I have found male staff in the local unit where I have been many times, very good. If they are going to talk with somebody esp females on their own, they take the person into one of the sitting rooms, the courtyard, the OT room, the foyer with armchairs quietly this means they are not entirely alone with someone but they have the privacy to speak with someone but are within view of other staff and cctv.
They dont enter the female bedrooms to speak to patients alone. However the bedroom door has to be wedged open with a shoe at night so they can do their obs, or when on specials 1-2-1 they have switched over with female staff when it came to personal stuff like having a shower (usually after an argument about having it).
Otherwise they will sit at the doorway of the room and watch the patient, only entering if absolutely needed if the patient is about to harm themselves and by that point will hit the buzzer 1st so there is staff hot on their heels to help diffuse the situation.
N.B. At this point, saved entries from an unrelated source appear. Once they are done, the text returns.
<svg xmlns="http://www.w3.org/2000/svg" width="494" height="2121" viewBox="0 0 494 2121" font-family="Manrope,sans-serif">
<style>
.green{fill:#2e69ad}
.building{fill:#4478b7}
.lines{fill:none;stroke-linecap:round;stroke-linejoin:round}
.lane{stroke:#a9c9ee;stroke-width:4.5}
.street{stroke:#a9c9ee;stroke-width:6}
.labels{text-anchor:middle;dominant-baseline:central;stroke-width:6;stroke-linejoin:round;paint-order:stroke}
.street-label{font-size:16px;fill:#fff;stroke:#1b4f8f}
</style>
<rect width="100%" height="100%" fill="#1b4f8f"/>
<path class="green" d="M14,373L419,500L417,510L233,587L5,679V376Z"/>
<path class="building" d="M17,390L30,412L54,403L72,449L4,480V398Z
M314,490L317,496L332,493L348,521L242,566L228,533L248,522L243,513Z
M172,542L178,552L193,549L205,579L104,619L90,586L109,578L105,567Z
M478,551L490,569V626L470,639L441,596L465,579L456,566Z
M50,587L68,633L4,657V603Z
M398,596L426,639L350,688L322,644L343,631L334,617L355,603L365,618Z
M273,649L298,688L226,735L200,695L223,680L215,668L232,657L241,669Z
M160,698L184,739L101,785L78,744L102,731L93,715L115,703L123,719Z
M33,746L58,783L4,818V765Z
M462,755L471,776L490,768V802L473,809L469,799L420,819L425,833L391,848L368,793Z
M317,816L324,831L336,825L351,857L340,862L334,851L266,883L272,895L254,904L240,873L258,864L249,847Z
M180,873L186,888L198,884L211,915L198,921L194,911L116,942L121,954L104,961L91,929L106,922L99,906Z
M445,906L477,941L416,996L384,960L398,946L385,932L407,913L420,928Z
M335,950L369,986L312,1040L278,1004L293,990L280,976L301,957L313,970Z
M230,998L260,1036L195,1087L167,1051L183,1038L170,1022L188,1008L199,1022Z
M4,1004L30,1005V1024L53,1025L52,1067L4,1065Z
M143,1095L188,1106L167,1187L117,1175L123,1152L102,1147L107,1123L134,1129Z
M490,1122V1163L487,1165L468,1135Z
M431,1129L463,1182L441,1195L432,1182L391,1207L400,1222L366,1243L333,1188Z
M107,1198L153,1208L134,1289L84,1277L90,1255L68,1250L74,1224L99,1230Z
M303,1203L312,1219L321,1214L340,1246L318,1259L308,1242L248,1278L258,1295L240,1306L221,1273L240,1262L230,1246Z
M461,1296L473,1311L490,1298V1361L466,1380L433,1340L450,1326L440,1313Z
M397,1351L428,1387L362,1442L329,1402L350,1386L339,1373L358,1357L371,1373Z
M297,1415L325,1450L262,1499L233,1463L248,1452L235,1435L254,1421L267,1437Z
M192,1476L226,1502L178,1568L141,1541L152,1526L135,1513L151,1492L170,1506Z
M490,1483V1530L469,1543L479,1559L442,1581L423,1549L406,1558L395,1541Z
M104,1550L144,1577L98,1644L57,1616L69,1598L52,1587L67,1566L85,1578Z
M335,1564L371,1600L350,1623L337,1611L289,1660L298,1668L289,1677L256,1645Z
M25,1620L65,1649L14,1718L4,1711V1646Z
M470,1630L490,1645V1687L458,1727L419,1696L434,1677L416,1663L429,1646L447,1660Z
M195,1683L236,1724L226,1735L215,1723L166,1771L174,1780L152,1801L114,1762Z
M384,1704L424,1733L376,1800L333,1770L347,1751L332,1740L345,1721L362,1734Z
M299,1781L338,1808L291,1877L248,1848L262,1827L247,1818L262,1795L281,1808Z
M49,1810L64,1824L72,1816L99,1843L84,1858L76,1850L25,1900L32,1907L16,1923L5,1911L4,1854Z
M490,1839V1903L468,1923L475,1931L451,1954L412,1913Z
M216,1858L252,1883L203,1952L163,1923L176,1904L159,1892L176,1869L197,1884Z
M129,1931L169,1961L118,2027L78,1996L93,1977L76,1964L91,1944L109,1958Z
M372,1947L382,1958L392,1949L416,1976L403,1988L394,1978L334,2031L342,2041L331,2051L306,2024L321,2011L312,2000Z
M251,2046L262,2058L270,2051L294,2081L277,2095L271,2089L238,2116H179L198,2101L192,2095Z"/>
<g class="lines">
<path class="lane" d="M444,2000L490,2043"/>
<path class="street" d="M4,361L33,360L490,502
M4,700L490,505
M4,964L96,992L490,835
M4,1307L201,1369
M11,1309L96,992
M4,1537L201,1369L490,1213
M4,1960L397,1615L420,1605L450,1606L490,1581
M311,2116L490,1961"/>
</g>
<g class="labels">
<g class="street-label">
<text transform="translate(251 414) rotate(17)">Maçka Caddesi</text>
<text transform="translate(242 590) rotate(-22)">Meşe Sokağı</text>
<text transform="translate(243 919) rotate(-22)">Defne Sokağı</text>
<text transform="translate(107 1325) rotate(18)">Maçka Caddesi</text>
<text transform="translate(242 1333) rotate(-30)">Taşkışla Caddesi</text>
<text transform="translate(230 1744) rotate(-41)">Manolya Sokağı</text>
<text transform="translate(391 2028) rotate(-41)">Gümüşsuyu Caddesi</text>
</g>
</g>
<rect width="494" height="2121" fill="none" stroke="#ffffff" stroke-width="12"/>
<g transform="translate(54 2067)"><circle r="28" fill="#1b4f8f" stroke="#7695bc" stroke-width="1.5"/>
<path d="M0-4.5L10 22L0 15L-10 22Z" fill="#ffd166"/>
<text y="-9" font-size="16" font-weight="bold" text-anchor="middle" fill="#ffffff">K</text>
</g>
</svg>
The obs window in the door has to be open during the day except when changing clothes or getting dressed and patients are encouraged to do that in the en-suites so that there is no reason to touch the obs windows.
However, there is still the potential that your friend may be abused. I would as pp advised, for now, take as many notes of what your friend says as you can.
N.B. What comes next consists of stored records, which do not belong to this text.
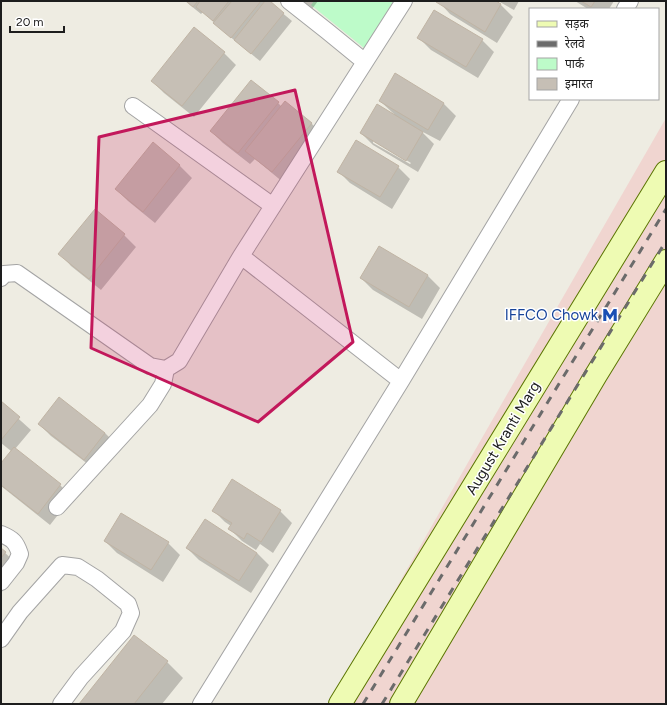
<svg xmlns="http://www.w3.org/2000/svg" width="667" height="705" viewBox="0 0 667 705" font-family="Figtree,'Noto Sans Devanagari',sans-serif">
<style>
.commercial{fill:#f0d5d0}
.park{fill:#bdfbc9}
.shadow{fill:#0003;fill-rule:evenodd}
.building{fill:#c6bfb5;stroke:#c0b4a4}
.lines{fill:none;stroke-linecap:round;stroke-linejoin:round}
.minor-casing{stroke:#a4a4a4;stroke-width:18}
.secondary-casing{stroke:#5b7502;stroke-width:24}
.minor{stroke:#fff;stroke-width:16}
.secondary{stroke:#eefbb3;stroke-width:22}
.rail{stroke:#6b6b6b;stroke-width:3;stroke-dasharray:8 8;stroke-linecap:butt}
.marked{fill:#c2185b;fill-opacity:0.2;stroke:#c2185b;stroke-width:3;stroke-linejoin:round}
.labels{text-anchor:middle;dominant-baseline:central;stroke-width:3;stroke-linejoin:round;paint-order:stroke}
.transit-label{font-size:15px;fill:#164399;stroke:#fff;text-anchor:end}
.street-label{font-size:15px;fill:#1d1d1d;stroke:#fff}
</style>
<rect width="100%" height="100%" fill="#eeece2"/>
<path class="commercial" d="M666,118V704H330L490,424Z"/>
<path class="park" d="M314,1H394L364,48L311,5Z"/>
<path class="shadow" d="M185,1H268L292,21L260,61L223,31L203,12L201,14Z
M302,1H318L312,9Z
M438,1H494L501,5L513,17L497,43L450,14Z
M498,1H519L514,10Z
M575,1H614L609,9H588Z
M194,29L224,53L236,65L194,117L164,93L152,81Z
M419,38L482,40L494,52L478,78L431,50Z
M396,75L444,104L456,116L440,141L421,131L434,144L418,172L373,145L361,133L394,114L380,101ZM373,140L411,163L410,164L373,143Z
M278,103L282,107L311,123L323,135L284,183L255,159L250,164L223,143L211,131Z
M153,144L180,166L192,178L155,223L128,201L116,189Z
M398,167L410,179L392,209L350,183L338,171Z
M95,211L124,235L136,247L101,290L71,266L60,254Z
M379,247L428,276L440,288L422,319L373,290L361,278Z
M1,403L31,430L15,449L60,485L72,497L50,525L1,486V464L11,451L1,443Z
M39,424L105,433L117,445L97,471L51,436Z
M232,480L280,511L292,523L273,553L260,544L256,550L242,541L230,529L231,526L225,522L213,510Z
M105,541L168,543L180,555L163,582L117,553Z
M187,548L257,553L269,565L251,593L199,560Z
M1,549L21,568L1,593Z
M134,636L167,662L183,678L162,704H81Z"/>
<path class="building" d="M186,1H198L193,7Z
M200,1H229L213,21L196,7Z
M232,1H261L231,38L213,23Z
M265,1H270L284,13L251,54L234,40Z
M437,1H496L501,4L485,32L436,2Z
M581,1H595L591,7Z
M434,10L483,39L466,67L417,38Z
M194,27L225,52L182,106L151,81Z
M395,73L444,103L428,130L379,101Z
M251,80L279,102L238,153L210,131Z
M285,101L312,123L272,172L245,151Z
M377,104L423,132L406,161L360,133Z
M356,140L399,166L380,197L337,172Z
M153,142L180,165L143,212L115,189Z
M95,209L125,234L89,279L58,254Z
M379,246L428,275L409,307L360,278Z
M59,397L105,433L84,460L38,424Z
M1,401L20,417L1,440Z
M14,447L61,484L38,514L1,485V463Z
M232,479L281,510L261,542L247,533L244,539L228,529L232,523L212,511Z
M121,513L169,542L151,570L104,541Z
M205,519L257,553L239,581L186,548Z
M1,548L6,552L1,558Z
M134,635L168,661L134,704H79Z"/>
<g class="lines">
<defs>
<path id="minor" d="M289,1L327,31L365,62
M625,9L630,1
M133,106L273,206
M241,256L401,381
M1,278L4,274L17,273L150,366L166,369L179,361L241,256L404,1
M57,507L150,405L163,384L166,369
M1,534C13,539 16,542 20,554L16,563L1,582
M1,639L20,612L62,565L78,567L97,579L128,604L131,613L123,631L81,677L61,704
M201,704L401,381L571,99"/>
<path id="secondary" d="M340,704L666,172
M401,704L596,375L666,261"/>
</defs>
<use href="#minor" class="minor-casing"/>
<use href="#secondary" class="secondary-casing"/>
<use href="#minor" class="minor"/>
<use href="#secondary" class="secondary"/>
<path class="rail" d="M363,704L666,209
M382,704L666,241"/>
</g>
<path class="marked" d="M295,90L353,342L258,422L91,348L99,137Z"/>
<defs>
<symbol id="metro-bare" viewBox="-9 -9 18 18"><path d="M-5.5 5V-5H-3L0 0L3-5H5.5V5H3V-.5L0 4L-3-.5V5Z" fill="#1a4fb4" stroke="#fff" stroke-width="2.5" paint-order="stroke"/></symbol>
</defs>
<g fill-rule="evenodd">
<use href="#metro-bare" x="599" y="304" width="22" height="22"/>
</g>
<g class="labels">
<g class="transit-label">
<text x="598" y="315">IFFCO Chowk</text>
</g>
<g class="street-label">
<text transform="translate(503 438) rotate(-59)">August Kranti Marg</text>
</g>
</g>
<rect width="667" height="705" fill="none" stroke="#1d1d1d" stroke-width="4"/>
<rect x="529" y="8" width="130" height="92" fill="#ffffff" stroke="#a5a5a5"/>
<rect x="537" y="21" width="20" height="6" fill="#eefbb3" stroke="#a5a5a5"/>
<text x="565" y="28" font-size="12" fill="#1d1d1d">सड़क</text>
<rect x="537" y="41" width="20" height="6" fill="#6b6b6b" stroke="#a5a5a5"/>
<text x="565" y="48" font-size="12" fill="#1d1d1d">रेलवे</text>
<rect x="537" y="58" width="20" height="12" fill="#bdfbc9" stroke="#a5a5a5"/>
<text x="565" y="68" font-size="12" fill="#1d1d1d">पार्क</text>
<rect x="537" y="78" width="20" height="12" fill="#c6bfb5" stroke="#a5a5a5"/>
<text x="565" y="88" font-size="12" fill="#1d1d1d">इमारत</text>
<path d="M10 26v6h54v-6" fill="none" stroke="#1d1d1d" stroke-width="2"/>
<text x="16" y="26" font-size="12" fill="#1d1d1d" stroke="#ffffff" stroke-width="3" paint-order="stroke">20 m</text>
</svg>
Wait until she is well and let her tell you how things are or if she wants to touch back on that subject. Support her then to access other help and report as needed.
It also means she is out of the situation and while her potential abuser might be suspended the fall out may impact her while in the unit from the other staff.
If she is also paranoid and delusional right now, then she may not be listened to properly while she is ill as it may be put down to aspects of her illness and when she is well, she can take the actions as needed and gain support for this without impacts from other staff affecting her.
Hugs to you as it is hard to watch your friend be so ill and trying to support her as best you can, be sure to take best self-care of you too.